At Sodom the rain itself is fire. "Then [the Speech of] Yahweh rained on Sodom and on Gomorrah brimstone and fire from Yahweh out of heaven" (Ge 19:24). Jesus uses the same construction in Luke: "in the day that Lot went out from Sodom it rained fire and brimstone from heaven, and destroyed them all" (Lu 17:29). The Psalter generalizes the figure: "On the wicked he will rain snares; Fire and brimstone and burning wind will be the portion of their cup" (Ps 11:6). Job picks up the residual image — "Brimstone will be scattered on his habitation" (Job 18:15). Yahweh's "strange work" is what Isaiah calls a battle in which Yahweh fights for David "as in mount Perazim" (Isa 28:21), the very name David assigned the place where his enemies were broken "like the breach of waters" (2Sa 5:20).

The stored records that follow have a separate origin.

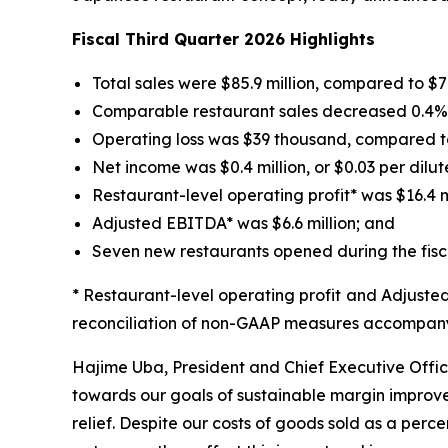
Fiscal Third Quarter 2026 Highlights
Total sales were $85.9 million, compared to $74.
Comparable restaurant sales decreased 0.4% fo
Operating loss was $39 thousand, compared to 
Net income was $0.4 million, or $0.03 per dilut
Restaurant-level operating profit* was $16.4 mil
Adjusted EBITDA* was $6.6 million; and
Seven new restaurants opened during the fisca
* Restaurant-level operating profit and Adjust
reconciliation of non-GAAP measures accompanyi
Hajime Uba, President and Chief Executive Office
towards our goals of sustainable margin improvem
relief. Despite our costs of goods sold as a perce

Rain as Figure: Doctrine, Mercy, the King's Coming
Once the literal pattern is fixed, Scripture uses rain as a figure for what comes down freely from above. Moses opens his song with it: "My doctrine will drop as the rain; My speech will distill as the dew, As the small rain on the tender grass, And as the showers on the herb" (De 32:2). The royal psalm announces a king whose reign is itself a rain: "He will come down like rain on the mown grass, As showers that water the earth" (Ps 72:6). Ben Sira's wisdom literature applies the figure to mercy: "Mercy is fitting in the time of their affliction, As rain in the time of drought" (Sir 35:26). Hosea gathers all three uses into one line — Yahweh comes "as the rain, as the latter rain that waters the earth" (Hos 6:3), and the call is to break up the fallow ground "until he comes and rains righteousness on you⁺" (Hos 10:12).
The Order of the Heavens
Behind the rain-gift stands the appointed order of seasons. "While the earth remains, seedtime and harvest, and cold and heat, and summer and winter, and day and night will not cease" (Ge 8:22) is the post-Flood promise; the lights of the firmament are made "for signs, and for seasons, and for days and years" (Ge 1:14); the moon Yahweh "appointed… for seasons" (Ps 104:19). Ben Sira's hymn places the same fact under divine wisdom — "By the knowledge of the Lord they were distinguished, And he varied seasons and feasts" (Sir 33:8); "the moon he made for its due season, To rule over periods for an everlasting sign" (Sir 43:6). Daniel reaches the same point from a different angle: "he changes the times and the seasons; he removes kings, and sets up kings" (Da 2:21). Rain falls inside this order. It is a season-bound gift, given by the one who sets the seasons, and the lines of biblical rain-talk — blessing, curse, miracle, figure — keep returning to the same speaker.